- Text provided -
-- BEGIN --
Doubt in interaction picture of time dependent perturbation theory

Question

Suppose we have a time dependent Hamiltonian $H(t)$ such that $H(t)=H^{(0)}+\delta H(t)$.
$H^{(0)}$ is a known Hamiltonian and is time independent.
Now define $|\tilde\psi(t)\rangle$ as
$|\tilde\psi(t)\rangle=exp\Big(\frac{i}{\hbar}H^{(0)}t\Big)|\psi(t)\rangle \tag{1}$

Now,
$i\hbar\frac{d}{dt}|\tilde\psi(t)\rangle=-H^{(0)}|\tilde\psi(t)\rangle+exp\Big(\frac{i}{\hbar}H^{(0)}t\Big)(H^{(0)}+\delta H(t))|\psi(t)\rangle$
Solving this, we get
$i\hbar\frac{d}{dt}|\tilde\psi(t)\rangle=exp\Big(\frac{i}{\hbar}H^{(0)}t\Big)\delta H(t) exp\Big(\frac{-i}{\hbar}H^{(0)}t\Big)|\tilde\psi(t)\rangle$ So, $\boxed{i\hbar\frac{d}{dt}|\tilde\psi(t)\rangle=\tilde{\delta H(t)}|\tilde\psi(t)\rangle} \tag{2}$

I have a doubt with the expression $(2)$

We can write $\psi(t)$ as
$|\psi(t)\rangle=exp\Big(-\frac{i}{\hbar} H^{(0)}t\Big)exp\Big(-\frac{i}{\hbar}\int_0^t\delta H(t')dt'\Big)|\psi(0)\rangle$
From $(2)$,
$|\tilde\psi(t)\rangle=exp\Big(-\frac{i}{\hbar}\int_0^t\delta H(t')dt'\Big)|\psi(0)\rangle \tag{3}$
So, $|\tilde\psi(t)\rangle$ is the wave function which is acted upon by only $\delta H(t)$. The effect of the original Hamiltonian $H^{(0)}$ has been removed from it.
-- END --
- Dataset extract -
-- BEGIN --
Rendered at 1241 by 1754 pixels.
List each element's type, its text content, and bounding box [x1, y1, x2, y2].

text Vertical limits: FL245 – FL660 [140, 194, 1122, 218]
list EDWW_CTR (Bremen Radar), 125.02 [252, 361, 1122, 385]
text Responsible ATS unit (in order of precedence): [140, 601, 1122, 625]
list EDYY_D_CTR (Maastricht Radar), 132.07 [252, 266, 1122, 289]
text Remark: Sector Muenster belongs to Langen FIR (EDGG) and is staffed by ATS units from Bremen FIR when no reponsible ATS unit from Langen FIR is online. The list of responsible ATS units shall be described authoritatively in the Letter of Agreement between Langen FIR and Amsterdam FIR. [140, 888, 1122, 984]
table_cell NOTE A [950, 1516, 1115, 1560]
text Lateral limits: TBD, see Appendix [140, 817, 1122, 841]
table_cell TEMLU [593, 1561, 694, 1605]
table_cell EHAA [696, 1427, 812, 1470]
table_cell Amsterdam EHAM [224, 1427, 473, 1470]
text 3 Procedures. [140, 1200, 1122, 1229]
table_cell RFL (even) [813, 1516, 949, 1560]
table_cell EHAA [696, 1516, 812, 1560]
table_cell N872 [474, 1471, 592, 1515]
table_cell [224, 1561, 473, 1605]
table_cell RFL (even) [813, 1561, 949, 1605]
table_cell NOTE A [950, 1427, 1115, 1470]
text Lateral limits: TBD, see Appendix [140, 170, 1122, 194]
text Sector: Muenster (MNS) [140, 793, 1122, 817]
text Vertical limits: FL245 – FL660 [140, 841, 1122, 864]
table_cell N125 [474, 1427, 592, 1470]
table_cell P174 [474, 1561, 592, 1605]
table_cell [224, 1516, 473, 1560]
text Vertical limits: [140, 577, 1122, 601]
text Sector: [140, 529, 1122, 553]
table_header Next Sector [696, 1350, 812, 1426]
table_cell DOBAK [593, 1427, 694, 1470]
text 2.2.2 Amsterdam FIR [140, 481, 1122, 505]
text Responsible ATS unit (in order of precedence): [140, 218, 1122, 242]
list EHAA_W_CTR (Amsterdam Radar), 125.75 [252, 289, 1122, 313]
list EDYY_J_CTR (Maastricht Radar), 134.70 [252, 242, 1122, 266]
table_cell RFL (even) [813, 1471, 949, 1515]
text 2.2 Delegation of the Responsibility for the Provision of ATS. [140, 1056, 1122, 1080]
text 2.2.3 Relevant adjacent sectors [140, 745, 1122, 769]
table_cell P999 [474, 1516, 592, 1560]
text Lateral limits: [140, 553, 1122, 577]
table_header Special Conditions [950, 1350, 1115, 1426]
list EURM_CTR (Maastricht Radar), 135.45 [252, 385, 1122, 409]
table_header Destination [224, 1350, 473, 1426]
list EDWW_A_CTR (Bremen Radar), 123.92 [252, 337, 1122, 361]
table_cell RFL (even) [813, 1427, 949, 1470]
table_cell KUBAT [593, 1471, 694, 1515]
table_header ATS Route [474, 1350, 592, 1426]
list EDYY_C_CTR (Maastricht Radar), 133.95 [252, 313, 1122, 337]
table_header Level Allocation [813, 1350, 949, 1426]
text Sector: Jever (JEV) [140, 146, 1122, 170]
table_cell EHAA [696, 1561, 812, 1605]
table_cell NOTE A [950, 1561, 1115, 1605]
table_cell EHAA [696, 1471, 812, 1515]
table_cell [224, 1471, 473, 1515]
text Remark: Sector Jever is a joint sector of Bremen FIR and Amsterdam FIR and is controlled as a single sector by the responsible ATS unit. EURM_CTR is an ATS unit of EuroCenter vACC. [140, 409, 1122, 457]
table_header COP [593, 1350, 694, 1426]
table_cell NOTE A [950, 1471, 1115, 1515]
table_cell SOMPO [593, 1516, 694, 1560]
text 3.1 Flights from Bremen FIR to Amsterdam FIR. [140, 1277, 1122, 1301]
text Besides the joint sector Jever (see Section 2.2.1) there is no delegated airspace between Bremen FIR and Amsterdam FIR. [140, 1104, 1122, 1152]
-- END --
Please copy word for word the part of the interaction-picture post starting with "Doubt in interaction" and going on through "is time independent.".

Doubt in interaction picture of time dependent perturbation theory

Question

Suppose we have a time dependent Hamiltonian $H(t)$ such that $H(t)=H^{(0)}+\delta H(t)$.
$H^{(0)}$ is a known Hamiltonian and is time independent.